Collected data
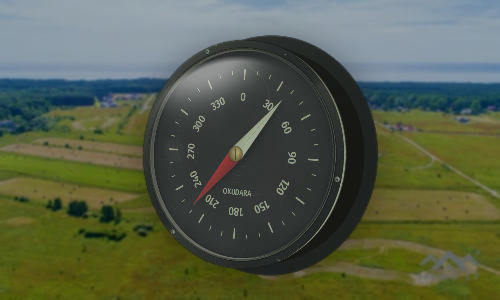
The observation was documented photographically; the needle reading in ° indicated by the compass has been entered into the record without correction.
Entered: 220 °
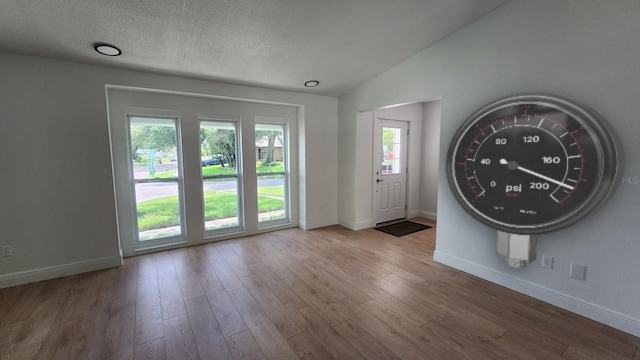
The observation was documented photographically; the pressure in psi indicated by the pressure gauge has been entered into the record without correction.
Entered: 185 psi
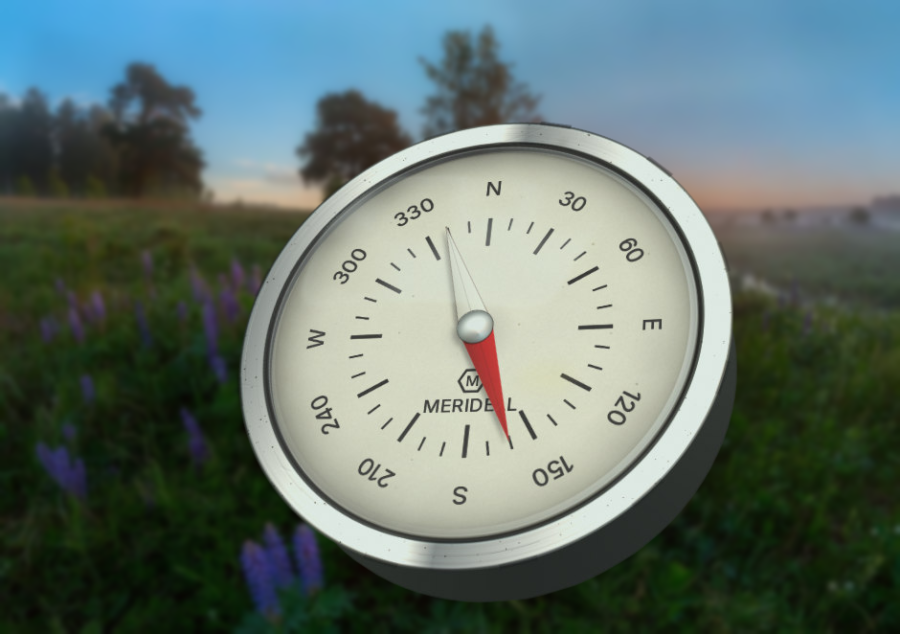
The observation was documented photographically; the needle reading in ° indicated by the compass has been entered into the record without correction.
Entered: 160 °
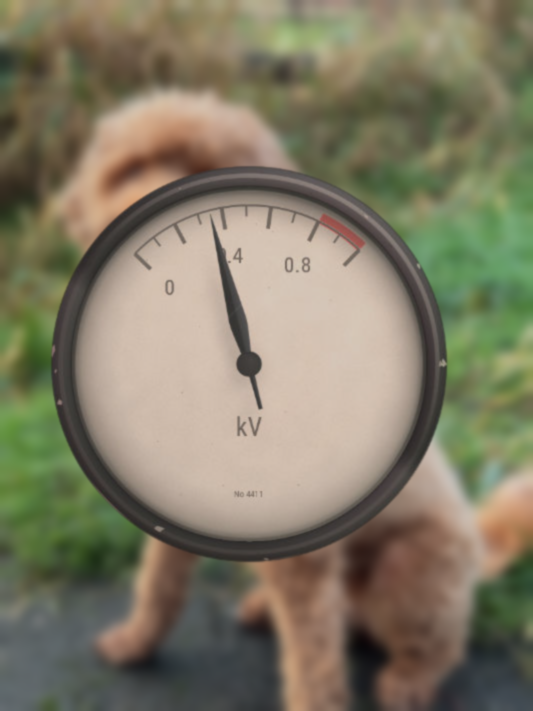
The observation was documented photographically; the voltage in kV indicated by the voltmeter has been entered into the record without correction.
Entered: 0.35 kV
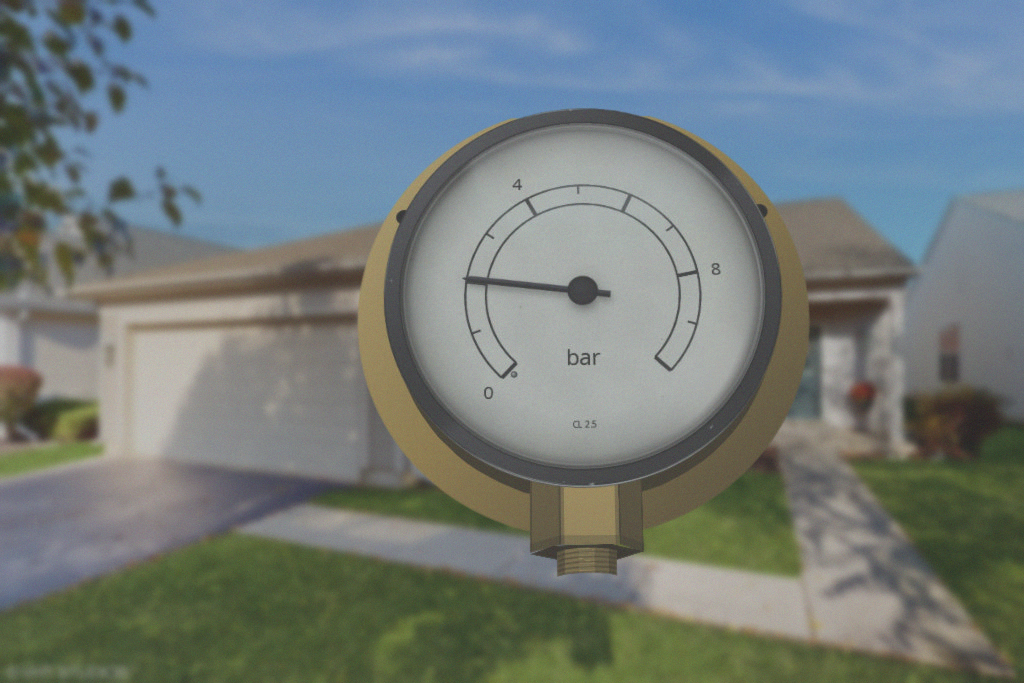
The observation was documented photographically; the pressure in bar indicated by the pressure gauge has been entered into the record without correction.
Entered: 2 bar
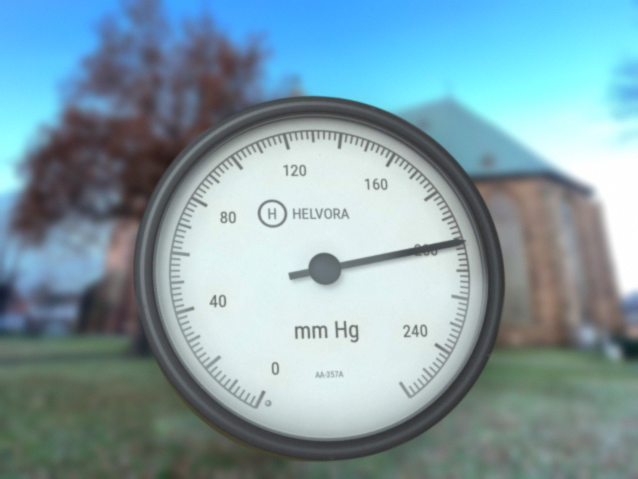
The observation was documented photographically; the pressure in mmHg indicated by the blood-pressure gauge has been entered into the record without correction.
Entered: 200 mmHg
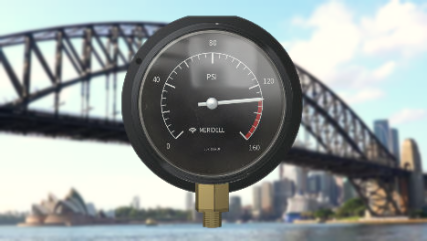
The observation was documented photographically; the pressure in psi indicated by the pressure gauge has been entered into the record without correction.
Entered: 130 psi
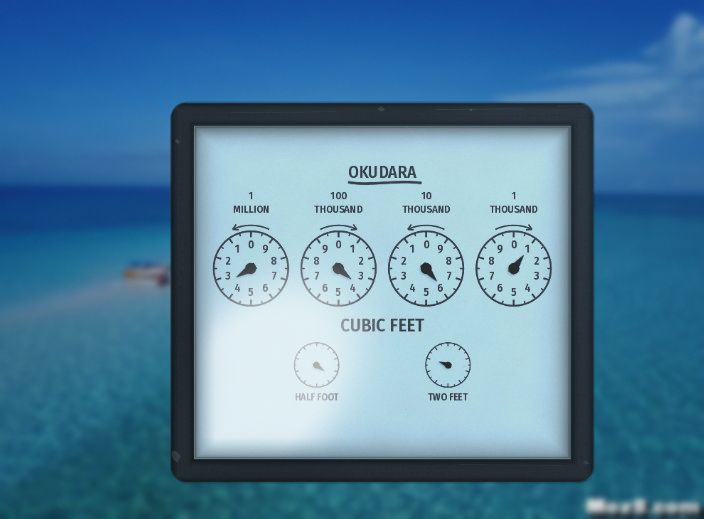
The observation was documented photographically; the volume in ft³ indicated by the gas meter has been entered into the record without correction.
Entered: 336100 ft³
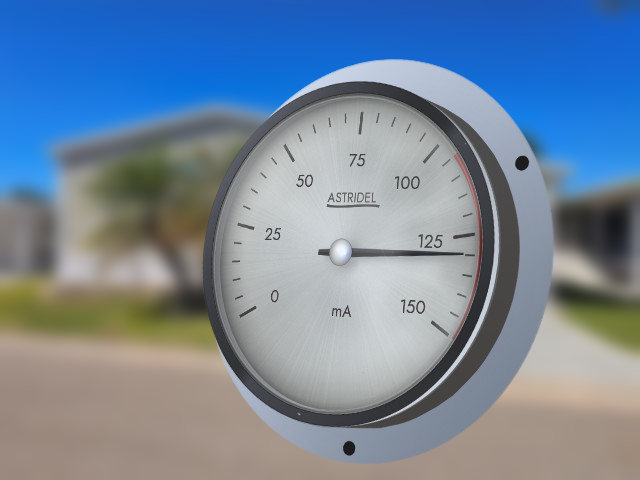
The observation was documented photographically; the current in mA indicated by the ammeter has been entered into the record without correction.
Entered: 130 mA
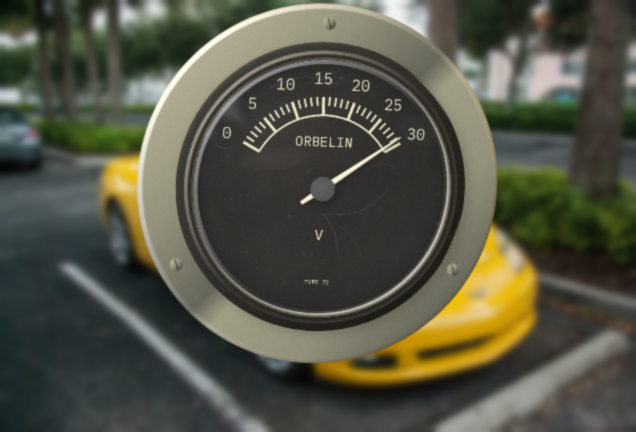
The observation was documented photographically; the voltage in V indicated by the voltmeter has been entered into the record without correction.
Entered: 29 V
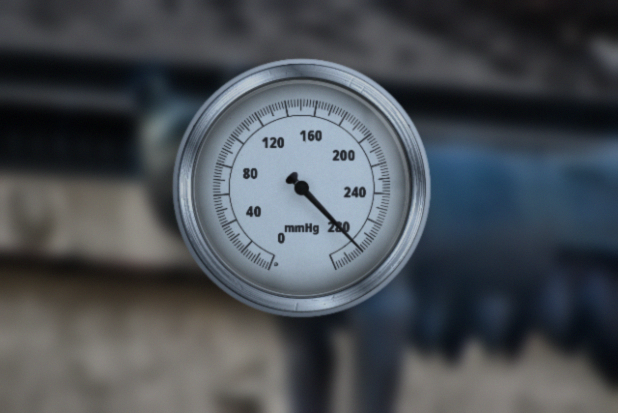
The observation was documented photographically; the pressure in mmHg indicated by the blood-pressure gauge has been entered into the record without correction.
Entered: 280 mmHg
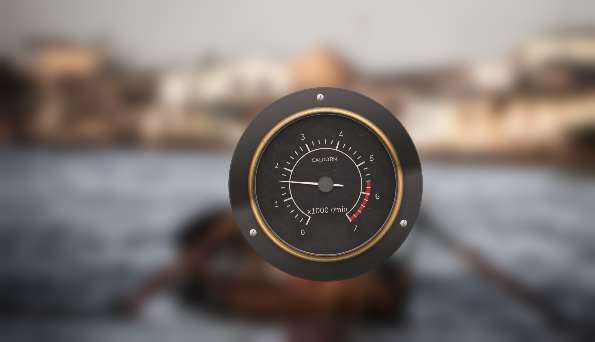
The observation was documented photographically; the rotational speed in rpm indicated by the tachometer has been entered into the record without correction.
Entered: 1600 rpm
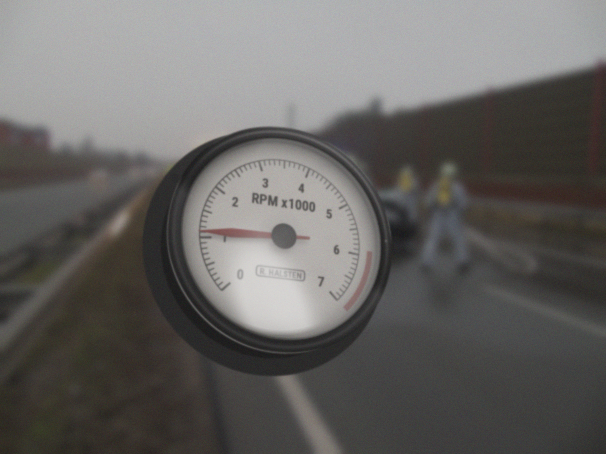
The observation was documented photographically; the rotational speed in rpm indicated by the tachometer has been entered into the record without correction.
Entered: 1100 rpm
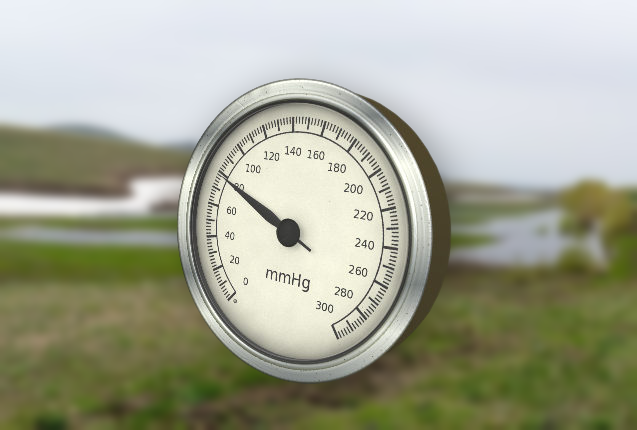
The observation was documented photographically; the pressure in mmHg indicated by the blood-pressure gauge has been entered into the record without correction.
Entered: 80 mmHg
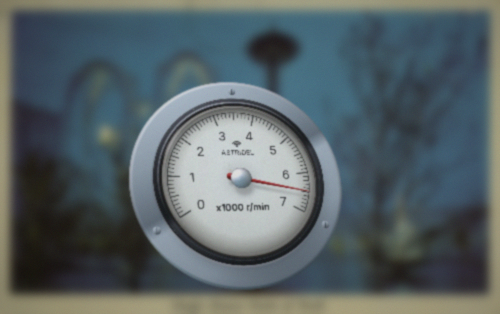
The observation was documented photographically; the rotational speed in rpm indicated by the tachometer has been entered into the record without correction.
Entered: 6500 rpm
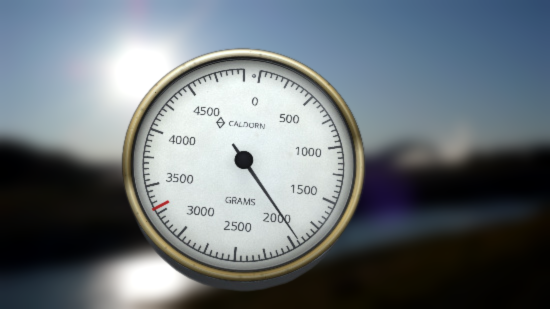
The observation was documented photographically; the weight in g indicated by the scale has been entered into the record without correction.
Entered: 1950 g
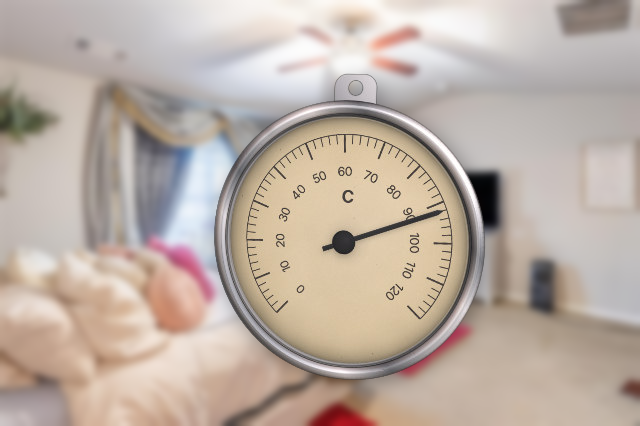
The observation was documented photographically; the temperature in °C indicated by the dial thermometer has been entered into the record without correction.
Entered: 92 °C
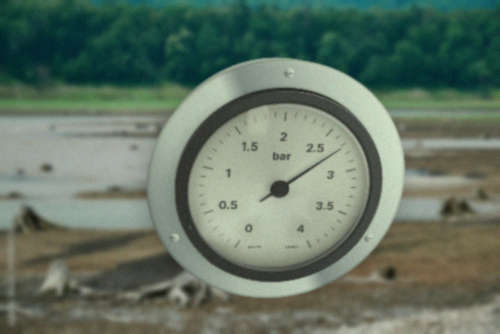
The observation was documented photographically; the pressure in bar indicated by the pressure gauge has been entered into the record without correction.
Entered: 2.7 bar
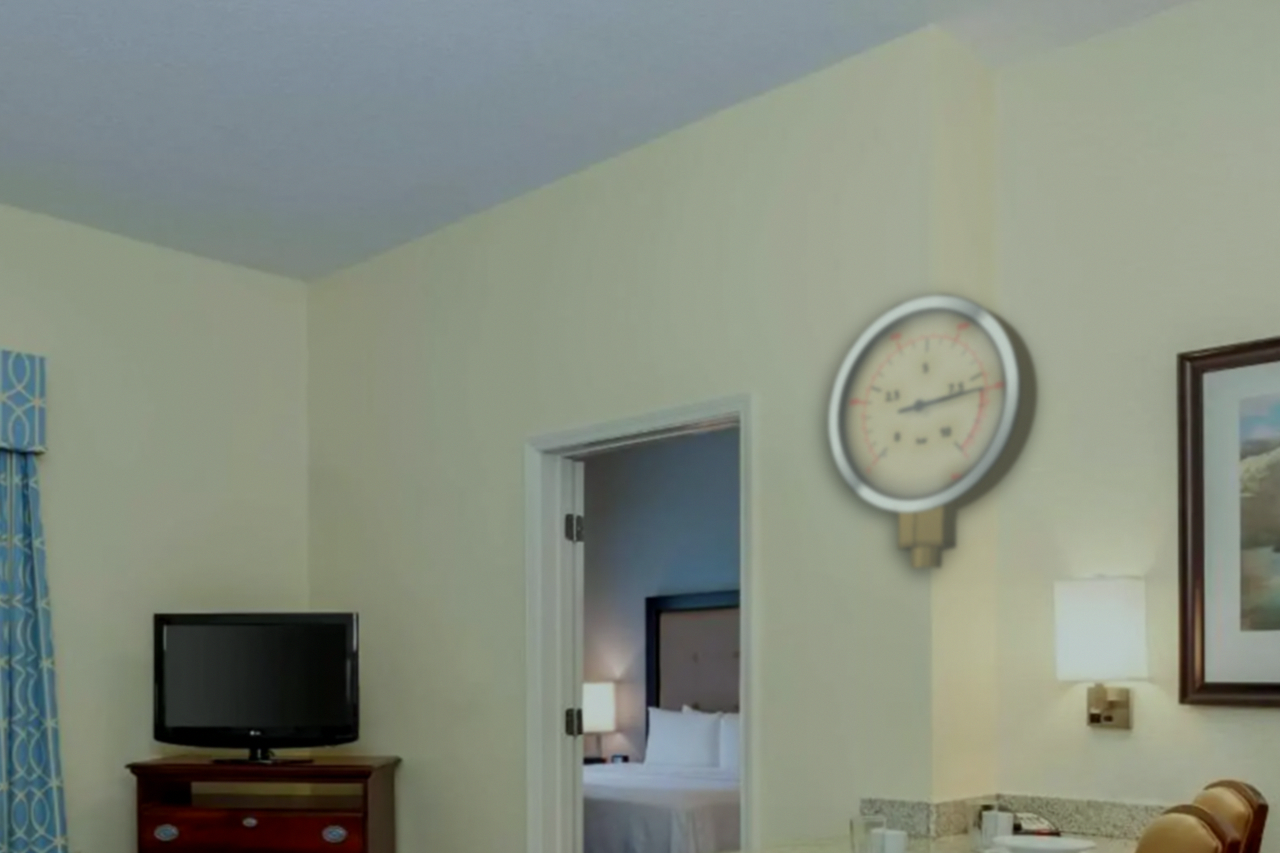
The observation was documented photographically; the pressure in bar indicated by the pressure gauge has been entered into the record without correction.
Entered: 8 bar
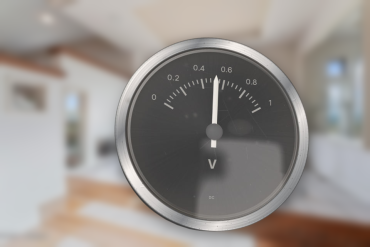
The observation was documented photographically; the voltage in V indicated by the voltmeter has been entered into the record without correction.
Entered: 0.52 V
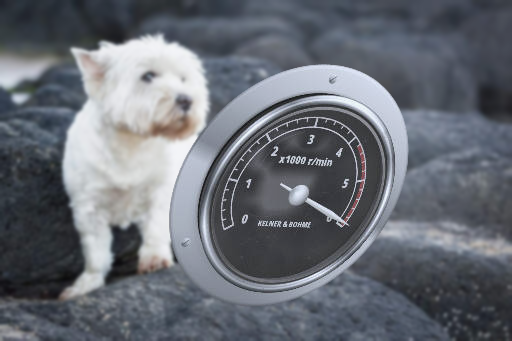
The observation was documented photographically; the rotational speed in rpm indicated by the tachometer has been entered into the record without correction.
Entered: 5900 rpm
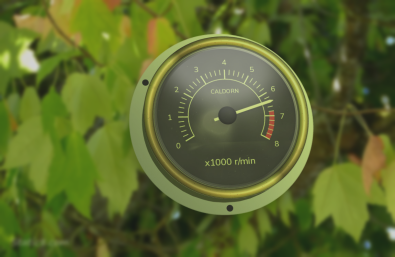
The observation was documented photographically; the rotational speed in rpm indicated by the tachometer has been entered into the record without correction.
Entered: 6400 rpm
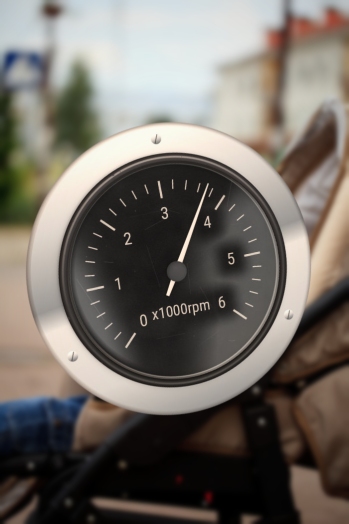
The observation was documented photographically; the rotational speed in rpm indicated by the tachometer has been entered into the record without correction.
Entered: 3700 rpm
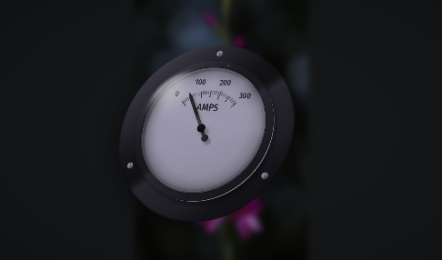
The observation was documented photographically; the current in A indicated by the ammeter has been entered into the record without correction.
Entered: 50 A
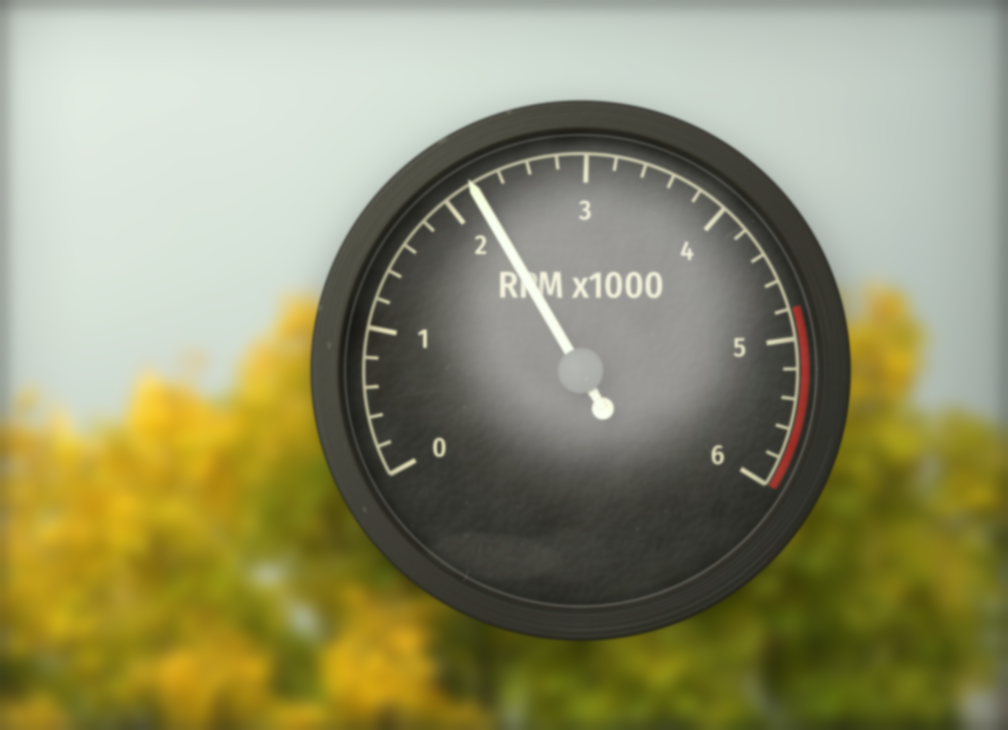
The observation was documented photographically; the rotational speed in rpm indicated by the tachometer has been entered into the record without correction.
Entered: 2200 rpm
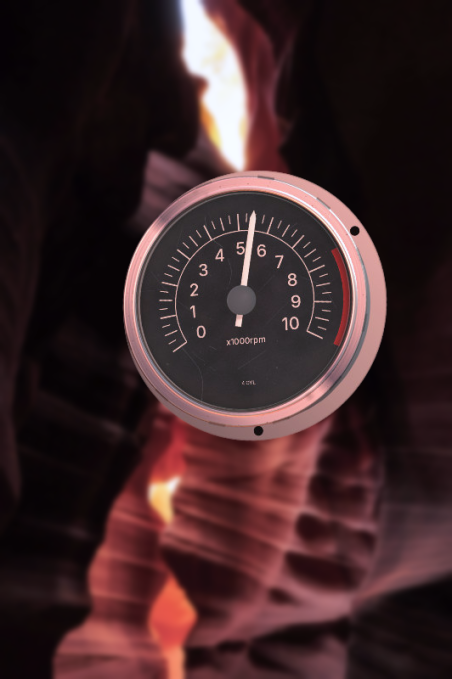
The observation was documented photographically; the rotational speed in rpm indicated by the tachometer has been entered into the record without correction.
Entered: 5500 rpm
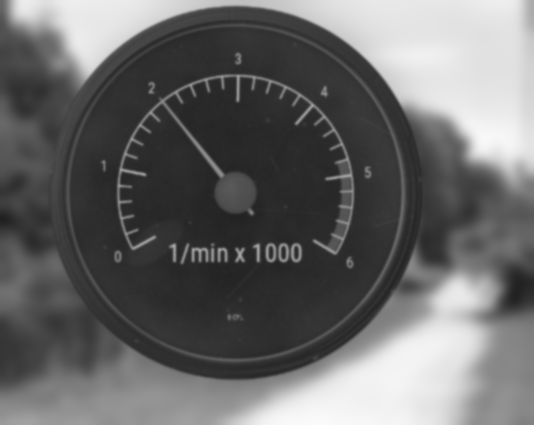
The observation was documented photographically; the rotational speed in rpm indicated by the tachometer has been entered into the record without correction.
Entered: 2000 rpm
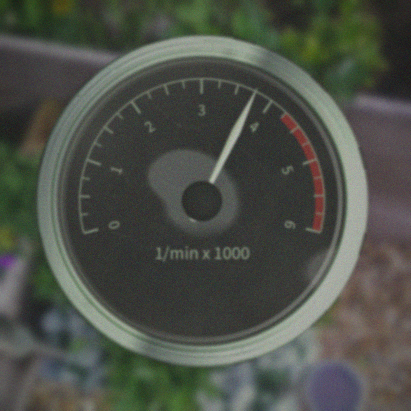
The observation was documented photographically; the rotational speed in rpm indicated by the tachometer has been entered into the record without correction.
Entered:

--- Your instructions ---
Give all of the records above as a numbered list, with blank lines omitted and the pictures left out.

--- Your response ---
1. The observation was documented photographically; the needle reading in ° indicated by the compass has been entered into the record without correction.
2. Entered: 220 °
3. The observation was documented photographically; the pressure in psi indicated by the pressure gauge has been entered into the record without correction.
4. Entered: 185 psi
5. The observation was documented photographically; the needle reading in ° indicated by the compass has been entered into the record without correction.
6. Entered: 160 °
7. The observation was documented photographically; the voltage in kV indicated by the voltmeter has been entered into the record without correction.
8. Entered: 0.35 kV
9. The observation was documented photographically; the pressure in bar indicated by the pressure gauge has been entered into the record without correction.
10. Entered: 2 bar
11. The observation was documented photographically; the pressure in mmHg indicated by the blood-pressure gauge has been entered into the record without correction.
12. Entered: 200 mmHg
13. The observation was documented photographically; the pressure in psi indicated by the pressure gauge has been entered into the record without correction.
14. Entered: 130 psi
15. The observation was documented photographically; the volume in ft³ indicated by the gas meter has been entered into the record without correction.
16. Entered: 336100 ft³
17. The observation was documented photographically; the current in mA indicated by the ammeter has been entered into the record without correction.
18. Entered: 130 mA
19. The observation was documented photographically; the voltage in V indicated by the voltmeter has been entered into the record without correction.
20. Entered: 29 V
21. The observation was documented photographically; the pressure in mmHg indicated by the blood-pressure gauge has been entered into the record without correction.
22. Entered: 280 mmHg
23. The observation was documented photographically; the rotational speed in rpm indicated by the tachometer has been entered into the record without correction.
24. Entered: 1600 rpm
25. The observation was documented photographically; the rotational speed in rpm indicated by the tachometer has been entered into the record without correction.
26. Entered: 1100 rpm
27. The observation was documented photographically; the pressure in mmHg indicated by the blood-pressure gauge has been entered into the record without correction.
28. Entered: 80 mmHg
29. The observation was documented photographically; the rotational speed in rpm indicated by the tachometer has been entered into the record without correction.
30. Entered: 6500 rpm
31. The observation was documented photographically; the weight in g indicated by the scale has been entered into the record without correction.
32. Entered: 1950 g
33. The observation was documented photographically; the temperature in °C indicated by the dial thermometer has been entered into the record without correction.
34. Entered: 92 °C
35. The observation was documented photographically; the pressure in bar indicated by the pressure gauge has been entered into the record without correction.
36. Entered: 2.7 bar
37. The observation was documented photographically; the pressure in bar indicated by the pressure gauge has been entered into the record without correction.
38. Entered: 8 bar
39. The observation was documented photographically; the voltage in V indicated by the voltmeter has been entered into the record without correction.
40. Entered: 0.52 V
41. The observation was documented photographically; the rotational speed in rpm indicated by the tachometer has been entered into the record without correction.
42. Entered: 5900 rpm
43. The observation was documented photographically; the rotational speed in rpm indicated by the tachometer has been entered into the record without correction.
44. Entered: 6400 rpm
45. The observation was documented photographically; the rotational speed in rpm indicated by the tachometer has been entered into the record without correction.
46. Entered: 3700 rpm
47. The observation was documented photographically; the current in A indicated by the ammeter has been entered into the record without correction.
48. Entered: 50 A
49. The observation was documented photographically; the rotational speed in rpm indicated by the tachometer has been entered into the record without correction.
50. Entered: 2200 rpm
51. The observation was documented photographically; the rotational speed in rpm indicated by the tachometer has been entered into the record without correction.
52. Entered: 5500 rpm
53. The observation was documented photographically; the rotational speed in rpm indicated by the tachometer has been entered into the record without correction.
54. Entered: 2000 rpm
55. The observation was documented photographically; the rotational speed in rpm indicated by the tachometer has been entered into the record without correction.
56. Entered:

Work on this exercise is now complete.